## Records supplied
##############################

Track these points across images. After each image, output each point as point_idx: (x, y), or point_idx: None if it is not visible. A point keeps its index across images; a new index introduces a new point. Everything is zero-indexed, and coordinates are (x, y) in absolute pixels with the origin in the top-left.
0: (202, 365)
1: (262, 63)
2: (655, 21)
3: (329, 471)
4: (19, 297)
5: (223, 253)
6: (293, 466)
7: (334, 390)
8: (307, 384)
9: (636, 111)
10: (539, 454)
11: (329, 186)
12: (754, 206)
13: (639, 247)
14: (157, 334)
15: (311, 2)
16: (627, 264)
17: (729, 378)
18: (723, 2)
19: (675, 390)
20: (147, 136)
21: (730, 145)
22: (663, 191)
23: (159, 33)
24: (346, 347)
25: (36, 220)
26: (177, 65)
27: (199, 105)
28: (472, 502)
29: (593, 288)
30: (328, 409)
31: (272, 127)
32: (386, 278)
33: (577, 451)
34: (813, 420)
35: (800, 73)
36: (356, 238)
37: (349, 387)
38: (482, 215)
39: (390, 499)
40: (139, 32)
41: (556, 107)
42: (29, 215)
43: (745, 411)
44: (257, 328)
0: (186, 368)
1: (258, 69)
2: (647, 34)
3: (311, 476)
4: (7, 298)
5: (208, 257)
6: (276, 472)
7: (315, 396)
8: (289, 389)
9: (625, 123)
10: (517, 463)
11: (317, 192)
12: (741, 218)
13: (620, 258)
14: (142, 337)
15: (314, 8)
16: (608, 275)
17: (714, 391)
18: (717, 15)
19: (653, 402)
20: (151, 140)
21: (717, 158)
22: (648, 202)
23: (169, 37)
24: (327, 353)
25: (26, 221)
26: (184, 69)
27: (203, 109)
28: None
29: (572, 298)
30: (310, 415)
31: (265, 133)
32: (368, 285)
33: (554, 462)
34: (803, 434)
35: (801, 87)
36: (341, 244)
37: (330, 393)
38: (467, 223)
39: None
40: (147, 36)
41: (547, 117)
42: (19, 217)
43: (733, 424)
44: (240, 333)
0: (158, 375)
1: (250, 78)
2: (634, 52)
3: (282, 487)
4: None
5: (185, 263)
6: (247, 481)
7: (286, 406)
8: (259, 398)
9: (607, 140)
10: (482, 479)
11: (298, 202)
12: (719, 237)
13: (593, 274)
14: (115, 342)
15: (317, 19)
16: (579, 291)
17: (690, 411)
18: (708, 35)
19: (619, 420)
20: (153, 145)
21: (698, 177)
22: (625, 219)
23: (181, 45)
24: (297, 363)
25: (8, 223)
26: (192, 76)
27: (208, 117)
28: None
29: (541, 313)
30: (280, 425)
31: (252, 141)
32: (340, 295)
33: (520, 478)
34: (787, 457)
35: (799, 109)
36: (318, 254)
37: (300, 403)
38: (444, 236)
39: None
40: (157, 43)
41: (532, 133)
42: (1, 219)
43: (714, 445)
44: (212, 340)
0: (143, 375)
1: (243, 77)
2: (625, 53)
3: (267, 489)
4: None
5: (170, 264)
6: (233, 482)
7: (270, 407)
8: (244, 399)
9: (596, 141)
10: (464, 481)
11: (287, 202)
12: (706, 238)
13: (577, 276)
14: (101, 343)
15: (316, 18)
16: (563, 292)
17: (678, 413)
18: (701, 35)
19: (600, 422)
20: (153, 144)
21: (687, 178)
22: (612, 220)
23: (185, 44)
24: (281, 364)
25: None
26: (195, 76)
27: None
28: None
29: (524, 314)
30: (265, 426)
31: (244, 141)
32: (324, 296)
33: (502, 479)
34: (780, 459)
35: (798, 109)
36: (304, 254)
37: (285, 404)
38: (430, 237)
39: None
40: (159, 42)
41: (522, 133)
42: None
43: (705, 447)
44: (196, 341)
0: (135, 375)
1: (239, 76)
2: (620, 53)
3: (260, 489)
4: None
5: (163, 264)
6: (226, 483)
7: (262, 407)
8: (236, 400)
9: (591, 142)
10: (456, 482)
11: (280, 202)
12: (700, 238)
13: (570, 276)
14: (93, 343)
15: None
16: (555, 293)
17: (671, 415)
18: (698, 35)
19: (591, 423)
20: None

##############################

## Assignment
Please give back exactly the lines of the listing above that run from the one containing "3: (329, 471)" through the one containing "40: (139, 32)", and only those.

## Response to this task
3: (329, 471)
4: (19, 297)
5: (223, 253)
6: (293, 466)
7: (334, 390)
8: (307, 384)
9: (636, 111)
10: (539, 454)
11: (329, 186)
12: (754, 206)
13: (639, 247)
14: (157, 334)
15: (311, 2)
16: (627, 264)
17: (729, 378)
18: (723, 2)
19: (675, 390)
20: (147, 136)
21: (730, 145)
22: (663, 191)
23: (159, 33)
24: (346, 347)
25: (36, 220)
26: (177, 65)
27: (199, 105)
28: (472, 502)
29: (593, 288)
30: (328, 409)
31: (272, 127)
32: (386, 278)
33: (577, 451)
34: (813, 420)
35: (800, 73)
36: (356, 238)
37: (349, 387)
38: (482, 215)
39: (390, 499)
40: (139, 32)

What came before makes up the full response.